Thursday, January 24, 2013

Küfür & bela

Küfür genelde ağır gelen bir laf gibi dursa da çoğunlukla pek kaale alınmaz. Özellikle de sokakta, araba kullanırken, yürürken, yemek yerken filan yabancılardan geldiğinde hiç mi hiç önemsenecek bir durum yoktur. Erkekler elbette bu "analarına" ve "ecdadlarına" küfür konusunda daha alınganlar ama açıkcası elin adamı/kadının söylediği herhangi bir küfür takılacak umursanacak şey değil. Duymazsın yürür gidersin. Ancak bela okumak pek öyle değil. En azından benim nezdimde.

Bugün, Türkiye'de her gün olduğu gibi zor ve sevimsiz ve yorucu ve iç karartıcı günlerden biri olarak yaşandı. Pınar Selek'in müebbet hapis kararı diye yazsam yeter biter. 3 kere beraat etmiş, hiçbir kanıt olmayan bir insan yapmadığı işlemediği bir suç için yine adaletsizlikle karşı karşıya, yine hayatının bitmeyen çilesini yaşamak durumunda. Kendisi mutlaka çok ağır yaşıyordur da, babası benim de J.A. & F.A.'dan bildiğim "Alp Ağabey"leri muhtemelen bu durumu çok daha karanlık yaşıyor, kendisinin bu yaşında evladının bitmeyen haksız mahkumiyetine direnmeye çalışıyordur. Kimse, hiçbir baba/anne/ebeveyn/evlat/insan, neyse ne, artık bu yaşta bu dönemde bu çağda böyle bir durum yaşamamalı, bu kadar üzülmemeli.

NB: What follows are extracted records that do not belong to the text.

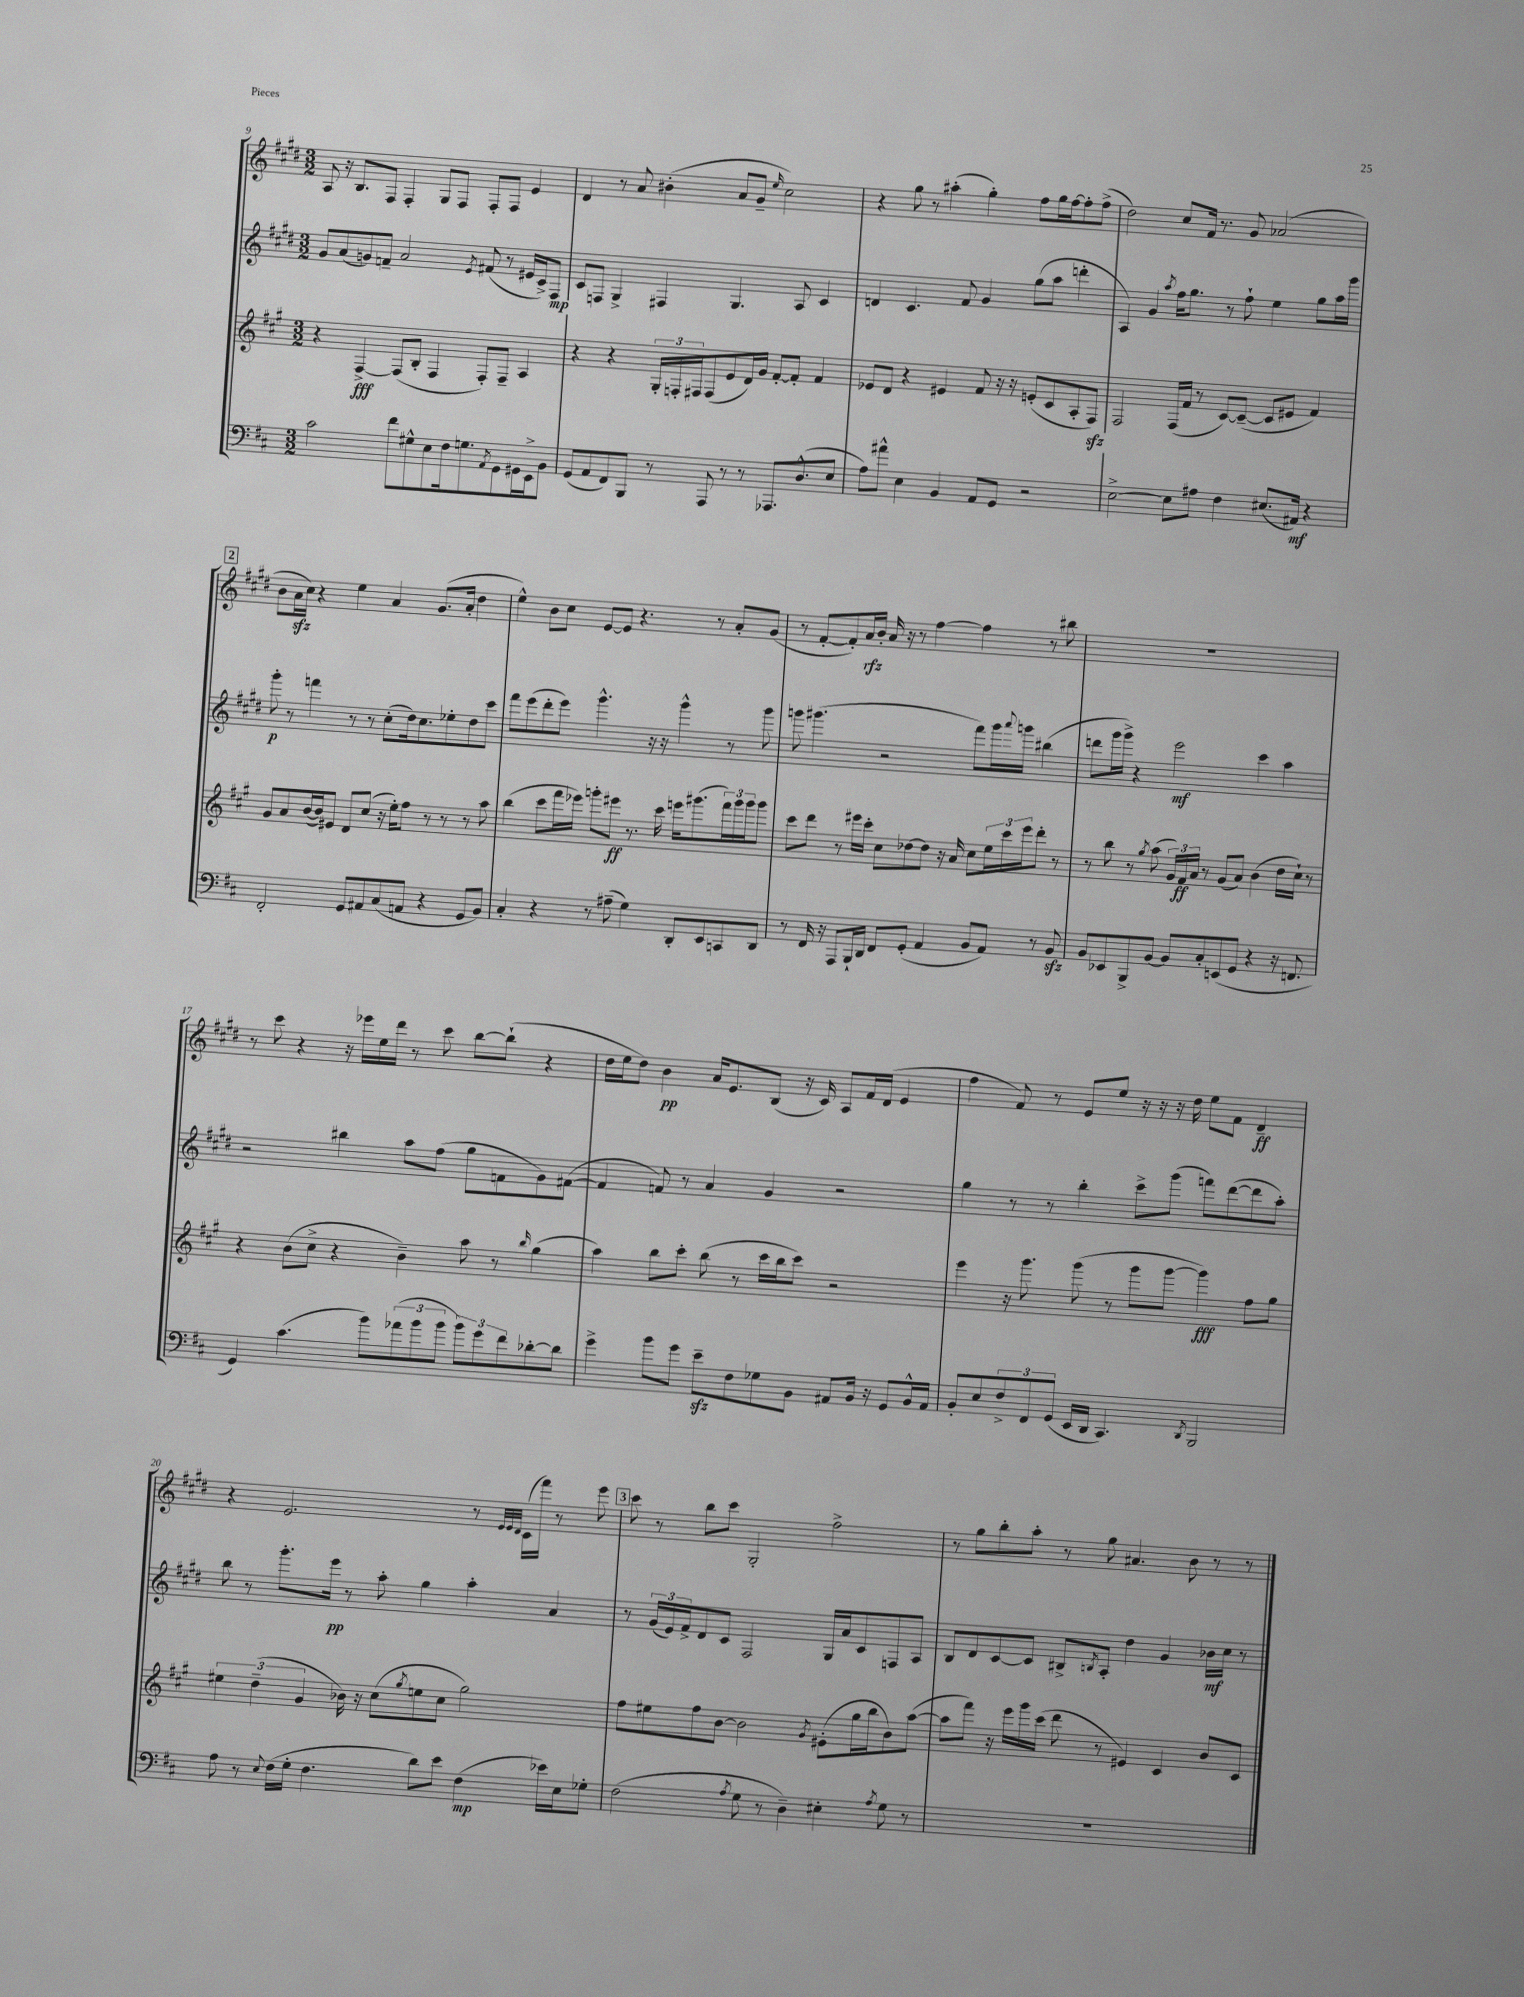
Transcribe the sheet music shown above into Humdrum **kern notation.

**kern	**dynam	**kern	**dynam	**kern	**dynam	**kern	**dynam
*part4	*part4	*part3	*part3	*part2	*part2	*part1	*part1
*staff4	*staff4	*staff3	*staff3	*staff2	*staff2	*staff1	*staff1
*clefF4	*	*clefG2	*	*clefG2	*	*clefG2	*
*k[f#c#]	*	*k[f#c#g#]	*	*k[f#c#g#d#]	*	*k[f#c#g#d#]	*
*M3/2	*	*M3/2	*	*M3/2	*	*M3/2	*
=9	=9	=9	=9	=9	=9	=9	=9
2c#\	.	4r	.	8g#/L	.	8A/	.
.	.	.	.	(8a/	.	16r	.
.	.	.	.	.	.	8.B/L	.
.	.	[4F#^/	fff	8gn/)	.	.	.
.	.	.	.	8fn~/J	.	8F#/J	.
8f#\L	.	(8F#/L]	.	2a/	.	4F#'/	.
8G#X^^\	.	8B'/J	.	.	.	.	.
8E\	.	4F#/	.	.	.	8G#/L	.
16F#\k	.	.	.	.	.	8F#/J	.
8.Gn\	.	.	.	.	.	.	.
.	.	.	.	8qe/	.	.	.
.	.	8F#'/L)	.	(8f#X/	.	8F#'/L	.
8qAA/	.	.	.	.	.	.	.
8GG\	.	8F#~/J	.	8r	.	8F#/J	.
16GG#X\L	.	4A/	.	16e#X/LL	.	4e/	.
16EE^\J	.	.	.	16c#^/J)	.	.	.
8BB\J	.	.	.	8F#/J	mp	.	.
=10	=10	=10	=10	=10	=10	=10	=10
(8GG/L	.	4r	.	8c#/L	.	4d#/	.
8AA/	.	.	.	8Fn/J	.	.	.
8FF#/)	.	4r	.	4G#^/	.	8r	.
8BBB/J	.	.	.	.	.	8a/	.
8r	.	24G#'/LL	.	4F#X/	.	(4b#X'\	.
.	.	24Fn'/	.	.	.	.	.
.	.	24F#X/J	.	.	.	.	.
8AAA/	.	(8F#/	.	.	.	.	.
8r	.	8e/	.	4.G#/	.	8a/L	.
8r	.	16d/L)	.	.	.	8g#~/J	.
.	.	16g#/JJ	.	.	.	.	.
.	.	.	.	.	.	16qqee/	.
8.AAA-X/L	.	[8f#'/L	.	.	.	2cc#\)	.
.	.	8f#'/J]	.	8A/	.	.	.
(8.D^^/	.	.	.	.	.	.	.
.	.	4f#/	.	4c#/	.	.	.
8E/J	.	.	.	.	.	.	.
=11	=11	=11	=11	=11	=11	=11	=11
8A\L)	.	8e-X/L	.	4dn/	.	4r	.
8a#X^^\J	.	8d/J	.	.	.	.	.
4E\	.	4r	.	4.c#/	.	8gg#\	.
.	.	.	.	.	.	8r	.
4BB/	.	4e#X/	.	.	.	(4aa#X'\	.
.	.	.	.	8f#/	.	.	.
8AA/L	.	8f#/	.	4g#/	.	4gg#'\)	.
8GG/J	.	16r	.	.	.	.	.
.	.	16r	.	.	.	.	.
2r	.	(8en'/L	.	(8gg#\L	.	8ff#\L	.
.	.	8c#/	.	8aa\J	.	16gg#\L	.
.	.	.	.	.	.	[16ff#\J	.
.	.	8A'/	.	4dddn'\	.	8ff#'\]	.
.	.	8F#zz/J)	.	.	.	(8ff#^\J	.
=12	=12	=12	=12	=12	=12	=12	=12
[2E^\	.	2F#/	.	4A/)	.	2dd#\)	.
.	.	.	.	4g#/	.	.	.
.	.	.	.	8qaa/	.	.	.
8E\L]	.	(16F#/LL	.	16ff#\KL	.	8cc#/L	.
.	.	16f#/JJ	.	8.gg#\J	.	.	.
8A#X\J	.	8r	.	.	.	16f#/Jk	.
.	.	.	.	.	.	8.r	.
4F#\	.	[8c#/L)	.	8r	.	.	.
.	.	(8c#~/J_	.	8ff#`\	.	8g#/	.
(8.E#X/L	.	8c#/L]	.	4ee\	.	(2a-X/	.
.	.	8e#X/J	.	.	.	.	.
16AA#X/Jk)	mf	.	.	.	.	.	.
4r	.	4f#/)	.	8gg#\L	.	.	.
.	.	.	.	16aa\L	.	.	.
.	.	.	.	16ggg#\JJ	.	.	.
!!LO:LB:g=z
!!LO:REH:place=s1:t=2
=13	=13	=13	=13	=13	=13	=13	=13
2FF#'/	.	8g#/L	.	8ggg#'\	p	8b\L	.
.	.	8a/	.	8r	.	16azz\L	.
.	.	.	.	.	.	16cc#\JJ)	.
.	.	([16b/L	.	4fffn\	.	4r	.
.	.	16b/J])	.	.	.	.	.
.	.	8e#X/J	.	.	.	.	.
8GG/L	.	8d/L	.	8r	.	4ee\	.
8AA#X/	.	(8cc#/J	.	8r	.	.	.
(8C#/	.	16r	.	(8cc#'\L	.	4a/	.
.	.	16ee'\KL)	.	.	.	.	.
8AAn/J	.	8ff#\J	.	16dd#\k)	.	.	.
.	.	.	.	8.cc#\	.	.	.
4r	.	8r	.	.	.	(8.g#/L	.
.	.	8r	.	8ee-X'\	.	.	.
.	.	.	.	.	.	16a'/Jk	.
8GG/L	.	8r	.	8dd#\	.	4dd#\	.
8BB/J)	.	8aa\	.	8ccc#\J	.	.	.
=14	=14	=14	=14	=14	=14	=14	=14
4C#'/	.	(4bb\	.	8fff#\L	.	4ee^^\)	.
.	.	.	.	(8eee\	.	.	.
4r	.	8ccc#\L	.	8ddd#'\	.	8b\L	.
.	.	16fff#\L	.	8eee\J)	.	8cc#\J	.
.	.	16eee-X\JJ)	.	.	.	.	.
8r	.	8gggn'\L	.	4.ggg#^^\	.	[8e/L	.
(8A#X~\	.	8eee#X\J	ff	.	.	8e/J]	.
4G\)	.	8.r	.	.	.	4.r	.
.	.	.	.	16r	.	.	.
.	.	16ccc#\	.	16r	.	.	.
8DD'/L	.	16eeen\KL	.	4ggg#^^\	.	.	.
.	.	(8.ggg#X\	.	.	.	.	.
8EE/	.	.	.	.	.	8r	.
8CCn/	.	24fff#\L)	.	8r	.	8a'/L	.
.	.	24ggg#\	.	.	.	.	.
.	.	24ggg#\J	.	.	.	.	.
8DD/J	.	8ggg#\J	.	8ggg#\	.	(8g#/J	.
=15	=15	=15	=15	=15	=15	=15	=15
8r	.	8ccc#\L	.	8gggn\	.	8r	.
16FF#/	.	8ddd\J	.	(4.ggg#X\	.	[8f#'/L	.
16r	.	.	.	.	.	.	.
8AAA/L	.	8r	.	.	.	8f#'/])	.
16BBB`/L	.	16eee#X\LL	.	.	.	16a/L	rfz
16DD/JJ	.	16ccc#'\JJ	.	.	.	16b'/JJ	.
8FF#/L	.	8cc#\L	.	2r	.	16a/	.
.	.	.	.	.	.	16r	.
(8GG'/J	.	[8dd-X\	.	.	.	8r	.
4AA/	.	8dd-\J]	.	.	.	[4ff#\	.
.	.	16r	.	.	.	.	.
.	.	16a/	.	.	.	.	.
8BB/L	.	8cc#\L	.	8fff#\L)	.	4ff#\]	.
8AA/J)	.	24ee\L	.	16ggg#\L	.	.	.
.	.	24ccc#\	.	.	.	.	.
.	.	.	.	8qqaaa/	.	.	.
.	.	.	.	16gggn\JJ	.	.	.
.	.	24eee#\J	.	.	.	.	.
8r	.	8ddd'\J	.	(4bb#X\	.	8r	.
8BBzz/	.	8r	.	.	.	8bb#X\	.
=16	=16	=16	=16	=16	=16	=16	=16
8BB/L	.	8r	.	8dddn\L	.	1.r	.
8EE-X/	.	8bb\	.	16ggg#\L	.	.	.
.	.	.	.	16ggg#^\JJ)	.	.	.
8BBB^/	.	8r	.	4r	.	.	.
.	.	8qgg#/	.	.	.	.	.
[8BB/J	.	(8aa\	.	.	.	.	.
8BB/L]	.	24g#/LL)	.	2eee\	mf	.	.
.	.	24f#/	ff	.	.	.	.
.	.	24a/JJ	.	.	.	.	.
8C#'/	.	8r	.	.	.	.	.
(8EEn/	.	(8g#/L	.	.	.	.	.
8GG/J	.	8a/J)	.	.	.	.	.
4r	.	(4b\	.	4ccc#\	.	.	.
16r	.	16dd\LL	.	4aa\	.	.	.
8.FFn/	.	16cc#`\JJ)	.	.	.	.	.
.	.	8r	.	.	.	.	.
!!LO:LB:g=z
=17	=17	=17	=17	=17	=17	=17	=17
4GG/)	.	4r	.	2r	.	8r	.
.	.	.	.	.	.	8ccc#\	.
(4.c#\	.	(8b\L	.	.	.	4r	.
.	.	8cc#^\J	.	.	.	.	.
.	.	4r	.	4bb#X\	.	16r	.
.	.	.	.	.	.	16eee-X\LL	.
8b\L)	.	.	.	.	.	16ee\	.
.	.	.	.	.	.	16ddd#\JJ	.
(12a-X\	.	4b~\)	.	8aa\L	.	8r	.
12b\	.	.	.	.	.	.	.
.	.	.	.	(8ff#\J	.	8ccc#\	.
12b\J	.	.	.	.	.	.	.
12b\L)	.	8aa\	.	8gg#\L	.	[8bb\L	.
12g\	.	.	.	.	.	.	.
.	.	8r	.	8fn\	.	(8bb`\J]	.
12f#\	.	.	.	.	.	.	.
.	.	16qqbb/	.	.	.	.	.
[8d-X'\	.	(4gg#\	.	8g#\)	.	4r	.
8d-\J]	.	.	.	([8f#X\J	.	.	.
=18	=18	=18	=18	=18	=18	=18	=18
4g^\	.	4aa\)	.	4f#/]	.	16dd#\LL	.
.	.	.	.	.	.	16ee\J	.
.	.	.	.	.	.	8dd#\J)	.
8b\L	.	8bb\L	.	8fn/)	.	4b\	pp
8g\J	.	8ccc#'\J	.	8r	.	.	.
8ezz~\L	.	(8bb\	.	4a/	.	16a/KL	.
.	.	.	.	.	.	8.e/	.
8F#\	.	8r	.	.	.	.	.
8G-X\	.	16ccc#\LL	.	4g#/	.	(8B/J	.
.	.	16bb\J	.	.	.	.	.
8BB\J	.	8ccc#\J)	.	.	.	16r	.
.	.	.	.	.	.	16c#/)	.
8AA#X/L	.	2r	.	2r	.	8A/L	.
16BB/Jk	.	.	.	.	.	16f#/L	.
16r	.	.	.	.	.	(16d#/JJ	.
8GG/L	.	.	.	.	.	4e/	.
16BB^^/L	.	.	.	.	.	.	.
16AA#/JJ	.	.	.	.	.	.	.
=19	=19	=19	=19	=19	=19	=19	=19
8BB'/L	.	4eee\	.	4gg#\	.	4ff#\	.
8E/	.	.	.	.	.	.	.
12F#^/	.	16r	.	8r	.	8f#/)	.
.	.	8.ggg#\	.	.	.	.	.
12FF#/	.	.	.	.	.	.	.
.	.	.	.	8r	.	8r	.
(12GG/J	.	.	.	.	.	.	.
16EE/LL	.	(8ggg#\	.	4bb'\	.	8e/L	.
16DD/JJ	.	.	.	.	.	.	.
4.CC#/)	.	8r	.	.	.	8ee/J	.
.	.	8ggg#\L	.	8ccc#^\L	.	16r	.
.	.	.	.	.	.	16r	.
.	.	[8ggg#\J	.	(8ggg#\J	.	16r	.
.	.	.	.	.	.	16dd#\	.
8qDD/	.	.	.	.	.	.	.
2BBB/	.	4ggg#\])	fff	8fffn\L)	.	8ee\L	.
.	.	.	.	([8ddd#\	.	8f#\J	.
.	.	8ff#\L	.	8ddd#\]	.	4d#~/	ff
.	.	8gg#\J	.	8aa'\J)	.	.	.
!!LO:LB:g=z
=20	=20	=20	=20	=20	=20	=20	=20
8A\	.	6ee#X\	.	8bb\	.	4r	.
8r	.	.	.	8r	.	.	.
.	.	(6dd~\	.	.	.	.	.
8qqE/	.	.	.	.	.	.	.
(16F#\LL	.	.	.	8.ggg#'\L	.	2.e/	.
16G'\JJ	.	.	.	.	.	.	.
.	.	6g#/	.	.	.	.	.
4.F#\	.	.	.	.	.	.	.
.	.	.	.	16eee\Jk	pp	.	.
.	.	16b-X\)	.	8r	.	.	.
.	.	16r	.	.	.	.	.
.	.	(8cc#\L	.	8aa'\	.	.	.
.	.	8qgg#/	.	.	.	.	.
8d\L)	.	8een\	.	4gg#\	.	.	.
8e\J	.	8cc#\J	.	.	.	.	.
(4F#\	mp	2gg#\)	.	4aa'\	.	8r	.
.	.	.	.	.	.	32qqe/LLL	.
.	.	.	.	.	.	32qqe/	.
.	.	.	.	.	.	32qqd#/JJJ	.
.	.	.	.	.	.	(16c#\LL	.
.	.	.	.	.	.	16fff#\JJ)	.
16e-X\LL)	.	.	.	4a/	.	8r	.
16E\J	.	.	.	.	.	.	.
8G-X'\J	.	.	.	.	.	8eee\	.
!!LO:REH:place=s1:t=3
=21	=21	=21	=21	=21	=21	=21	=21
(2F#\	.	8ff#\L	.	8r	.	8ccc#\	.
.	.	8ee#X\	.	(24g#/LL	.	8r	.
.	.	.	.	24e/)	.	.	.
.	.	.	.	24f#^/J	.	.	.
.	.	8ff#\	.	8d#/	.	8bb\L	.
.	.	[8b\J	.	8c#/J	.	8ccc#\J	.
8qA/	.	.	.	.	.	.	.
8G\	.	2b\]	.	2F#/	.	2G#'/	.
8r	.	.	.	.	.	.	.
4D~\)	.	.	.	.	.	.	.
.	.	8qg#/	.	.	.	.	.
4E#X'\	.	(8e#X'\L	.	16G#/LL	.	2ff#^\	.
.	.	.	.	16a/J	.	.	.
.	.	16gg#\L	.	8c#/	.	.	.
.	.	16bb\J	.	.	.	.	.
8qA/	.	.	.	.	.	.	.
8G\	.	8b\)	.	8Fn/	.	.	.
8r	.	([8aa\J	.	8A/J	.	.	.
=22	=22	=22	=22	=22	=22	=22	=22
1.r	.	8aa\L]	.	8B/L	.	8r	.
.	.	8fff#\J)	.	8d#/	.	8gg#\L	.
.	.	16r	.	[8c#/	.	8bb'\	.
.	.	16eee\LL	.	.	.	.	.
.	.	16ggg#\	.	8c#/J]	.	8aa'\J	.
.	.	(16ccc#\JJ	.	.	.	.	.
.	.	8ddd\	.	8B#X^/L	.	8r	.
.	.	.	.	8qBn/	.	.	.
.	.	8r	.	8A'/J	.	8gg#\	.
.	.	4e#X/)	.	4dd#\	.	4.a#X/	.
.	.	4c#/	.	4g#/	.	.	.
.	.	.	.	.	.	8b\	.
.	.	8b/L	.	16b-X\LL	mf	8r	.
.	.	.	.	16cc#\JJ	.	.	.
.	.	8c#/J	.	8r	.	8r	.
==	==	==	==	==	==	==	==
*-	*-	*-	*-	*-	*-	*-	*-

Bugün bu istisnai muhteşemlikteki kararı imzalayanlar da belki çoluk çocuk sahibi, aile sahibi insanlardır. Merak ediyorum vicdanları sızlamadan bu akşam uyuyabilecekler mi? Bundan sonra bir insanın hayatını kararttıkları için kendilerinde bir rahatsızlık hissiyatı duyacaklar mı? Açıkcas bilmiyorum. Bildiğim bir şey varsa o da bu aksam, binlerce insanın kendilerine ve biricik evlatlarına yetecek kadar küfür ettikleri ve bela okudukları...Bela okumak kötüdür, bir gün kişiye geri döner derler. Belki doğru, belki değil. Ama bu olayda küfür etmeyen, bela okumayan kabul edilir olmadığı gibi, yanımda da olmasın, yanıma yaklaşmasın.

Gerçekten de her gün mü bir ülkede azapla başlayıp azapla biter? Eskiden bu oryantalist kaotik yapı pek bir eğlenceli gelir de Lüksemburg'lu arkadaşlarımla dalga geçerdim de keşke Lüksemburg gibi basit, sıradan, küçük, zengin, gündelik hayatta politikanın herhangi bir başlıkta yer almadığı bir yerde doğup yaşasaydım diye düşünmeden edemiyorum.

Sıkıldım. Cidden. Vicdansızlıktan. Adaletsizlikten. Haksızlıktan. Arsızlıktan. Ahlaklı gibi görünüp ahlaksızlığım en ağrının yapılmasından. Cidden çok ama çok sıkıldım.






1 comment:

no-go said...

Bir türlü anlam veremediğim durumlardan biri. Benim memleketimde pek olmuyor böyle olaylar, bu yüzden nasıl davranmam gerektiğini, bu hisleri nasıl ''process'' edeceğimi bilemiyorum. Çok, çok, fazlasıyla üzücü ve sinir bozucu.